Nachhaltige Lebensmittelsysteme
Während die meisten Maßnahmen der “Vom Hof auf den Tisch”-Strategie die Landwirtschaft adressieren, soll der für das 3. Quartal angekündigte Rechtsrahmen für nachhaltige Lebensmittelsysteme alle Stufen der Lebensmittelerzeugung einschließen, also auch die Verarbeitung, Transport und Lagerung sowie den Handel. Zu erwarten sind insbesondere neue Kennzeichnungs- und Informationspflichten.
Anhängige Vorschläge
Das Arbeitsprogramm 2023 listet unter dem Green Deal inzwischen 35 vorrangig anhängige Vorschläge auf, d. h. Gesetzesinitiativen der EU-Kommission aus den Vorjahren, die sich aktuell im Gesetzgebungsverfahren befinden.
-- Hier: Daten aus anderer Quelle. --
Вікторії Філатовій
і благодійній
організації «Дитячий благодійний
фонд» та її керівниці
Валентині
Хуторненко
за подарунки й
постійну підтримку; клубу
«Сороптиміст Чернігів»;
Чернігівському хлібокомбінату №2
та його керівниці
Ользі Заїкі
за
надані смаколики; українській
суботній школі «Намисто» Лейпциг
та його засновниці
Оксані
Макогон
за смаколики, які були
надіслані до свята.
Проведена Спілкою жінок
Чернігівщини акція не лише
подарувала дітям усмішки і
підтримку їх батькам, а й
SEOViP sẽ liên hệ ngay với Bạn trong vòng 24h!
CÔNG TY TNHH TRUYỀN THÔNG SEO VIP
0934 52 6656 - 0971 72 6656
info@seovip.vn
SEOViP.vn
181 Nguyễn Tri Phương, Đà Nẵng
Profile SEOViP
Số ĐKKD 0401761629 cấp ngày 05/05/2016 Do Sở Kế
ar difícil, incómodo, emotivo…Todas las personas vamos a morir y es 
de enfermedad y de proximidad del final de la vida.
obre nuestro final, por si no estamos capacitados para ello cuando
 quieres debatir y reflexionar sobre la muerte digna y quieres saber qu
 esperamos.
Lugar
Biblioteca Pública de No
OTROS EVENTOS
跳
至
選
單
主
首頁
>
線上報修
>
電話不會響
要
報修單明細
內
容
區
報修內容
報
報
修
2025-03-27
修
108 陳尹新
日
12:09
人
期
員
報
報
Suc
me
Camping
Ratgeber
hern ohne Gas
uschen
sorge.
Dazu gehört auch das “Fit-for-55”-Paket, das Kernstück des Green Deal. Bis auf wenige Ausnahmen befinden sich inzwischen alle Rechtsakte des Pakets im sogenannten Trilog, also in der Verhandlungsphase zwischen EU-Parlament und EU-Rat. Dabei liegen die Positionen teilweise noch weit auseinander. Dennoch hofft die EU-Kommission, dass bis zum Jahresende eine Einigung erzielt werden kann.